Start of Block

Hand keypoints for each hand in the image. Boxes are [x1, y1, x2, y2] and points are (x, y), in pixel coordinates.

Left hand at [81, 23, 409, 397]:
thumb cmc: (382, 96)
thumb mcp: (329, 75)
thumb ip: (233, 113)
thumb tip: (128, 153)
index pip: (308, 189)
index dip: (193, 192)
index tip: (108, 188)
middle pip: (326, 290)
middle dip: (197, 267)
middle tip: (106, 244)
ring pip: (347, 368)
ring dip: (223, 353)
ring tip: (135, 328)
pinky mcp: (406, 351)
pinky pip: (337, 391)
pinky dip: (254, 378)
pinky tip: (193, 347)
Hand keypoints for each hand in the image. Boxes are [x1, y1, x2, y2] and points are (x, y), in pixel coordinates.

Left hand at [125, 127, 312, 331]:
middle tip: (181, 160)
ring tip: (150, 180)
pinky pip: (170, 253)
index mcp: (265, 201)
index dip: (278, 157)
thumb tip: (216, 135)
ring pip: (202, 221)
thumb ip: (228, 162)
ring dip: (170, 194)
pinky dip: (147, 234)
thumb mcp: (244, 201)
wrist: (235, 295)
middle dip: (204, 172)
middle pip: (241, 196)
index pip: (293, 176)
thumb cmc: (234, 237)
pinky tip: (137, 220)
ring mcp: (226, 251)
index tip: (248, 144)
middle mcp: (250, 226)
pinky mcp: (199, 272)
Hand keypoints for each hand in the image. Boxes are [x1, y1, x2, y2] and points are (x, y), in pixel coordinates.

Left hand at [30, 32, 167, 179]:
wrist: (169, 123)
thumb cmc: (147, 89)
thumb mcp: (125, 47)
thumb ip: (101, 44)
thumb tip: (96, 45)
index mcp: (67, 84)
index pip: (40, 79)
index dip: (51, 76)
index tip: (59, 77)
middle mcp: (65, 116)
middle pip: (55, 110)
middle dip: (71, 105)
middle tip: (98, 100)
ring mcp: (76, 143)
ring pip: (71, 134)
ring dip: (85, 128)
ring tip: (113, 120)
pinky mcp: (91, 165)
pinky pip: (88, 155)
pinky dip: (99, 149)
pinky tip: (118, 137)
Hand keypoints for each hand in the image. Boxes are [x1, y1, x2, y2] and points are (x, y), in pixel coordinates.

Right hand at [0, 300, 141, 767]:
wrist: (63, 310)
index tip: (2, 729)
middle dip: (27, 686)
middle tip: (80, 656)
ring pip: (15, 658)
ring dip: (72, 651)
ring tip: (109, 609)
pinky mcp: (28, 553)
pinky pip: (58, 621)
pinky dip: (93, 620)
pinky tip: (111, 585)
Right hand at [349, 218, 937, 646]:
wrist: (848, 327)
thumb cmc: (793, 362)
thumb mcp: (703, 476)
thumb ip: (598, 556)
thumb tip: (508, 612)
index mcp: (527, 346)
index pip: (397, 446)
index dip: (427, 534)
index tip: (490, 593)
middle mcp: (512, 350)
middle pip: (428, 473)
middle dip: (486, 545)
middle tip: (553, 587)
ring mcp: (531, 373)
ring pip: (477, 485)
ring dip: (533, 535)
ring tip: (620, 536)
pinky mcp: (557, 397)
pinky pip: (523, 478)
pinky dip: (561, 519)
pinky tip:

End of Block

Reproduce the material. Keep every word as written.

Answer for this exercise ->
Hand keypoints for each hand in the image. Boxes are [x1, y1, x2, y2] and points are (x, y), in pixel coordinates.

Left hand at [81, 23, 409, 397]:
thumb cmc: (382, 96)
thumb mcp: (329, 75)
thumb ip: (233, 113)
thumb tip: (128, 153)
index pip: (308, 189)
index dip: (193, 192)
index tip: (108, 188)
middle pip: (326, 290)
middle dip: (197, 267)
middle tip: (106, 244)
ring pip: (347, 368)
ring dip: (223, 353)
ring tip: (135, 328)
pinky mcp: (406, 351)
pinky pip: (337, 391)
pinky dip: (254, 378)
pinky tip: (193, 347)
Hand keypoints for each hand in the image. Boxes are [x1, y1, x2, y2] and points are (x, y), in pixel coordinates.

Left hand at [125, 127, 312, 331]:
middle tip: (181, 160)
ring tip: (150, 180)
pinky pip: (170, 253)
index mcp: (265, 201)
index dip: (278, 157)
thumb tip: (216, 135)
ring pip: (202, 221)
thumb ip: (228, 162)
ring dip: (170, 194)
pinky dip: (147, 234)
thumb mcp: (244, 201)
wrist: (235, 295)
middle dip: (204, 172)
middle pip: (241, 196)
index pip: (293, 176)
thumb cmc: (234, 237)
pinky tip: (137, 220)
ring mcp: (226, 251)
index tip: (248, 144)
middle mcp: (250, 226)
pinky mcp: (199, 272)
Hand keypoints for each hand in the image. Boxes are [x1, y1, x2, y2] and points are (x, y), in pixel coordinates.

Left hand at [30, 32, 167, 179]:
wrist: (169, 123)
thumb cmc: (147, 89)
thumb mcp: (125, 47)
thumb ip: (101, 44)
thumb tip: (96, 45)
index mcp: (67, 84)
index pip: (40, 79)
index dip: (51, 76)
index tip: (59, 77)
middle mcp: (65, 116)
middle pip: (55, 110)
middle dip: (71, 105)
middle tip: (98, 100)
ring mcp: (76, 143)
ring pip: (71, 134)
ring dip: (85, 128)
ring tip: (113, 120)
pinky mcp: (91, 165)
pinky pip: (88, 155)
pinky dip: (99, 149)
pinky tip: (118, 137)
Hand keypoints for each hand in the image. Boxes are [x1, y1, x2, y2] and points are (x, y), in pixel coordinates.

Right hand at [0, 300, 141, 767]:
wrist: (63, 310)
index tip: (2, 729)
middle dip: (27, 686)
middle tip: (80, 656)
ring pip: (15, 658)
ring dip: (72, 651)
ring tip: (109, 609)
pinky mcp: (28, 553)
pinky pip: (58, 621)
pinky dip: (93, 620)
pinky tip: (111, 585)
Right hand at [349, 218, 937, 646]:
wrist: (848, 327)
thumb cmc: (793, 362)
thumb mcp: (703, 476)
thumb ip: (598, 556)
thumb tip: (508, 612)
index mcp: (527, 346)
index pip: (397, 446)
index dip: (427, 534)
index tip: (490, 593)
middle mcp: (512, 350)
middle pip: (428, 473)
middle dip: (486, 545)
middle tip: (553, 587)
ring mcp: (531, 373)
ring pip: (477, 485)
ring dip: (533, 535)
ring tip: (620, 536)
pinky mcp: (557, 397)
pinky pip: (523, 478)
pinky dip: (561, 519)
pinky tip:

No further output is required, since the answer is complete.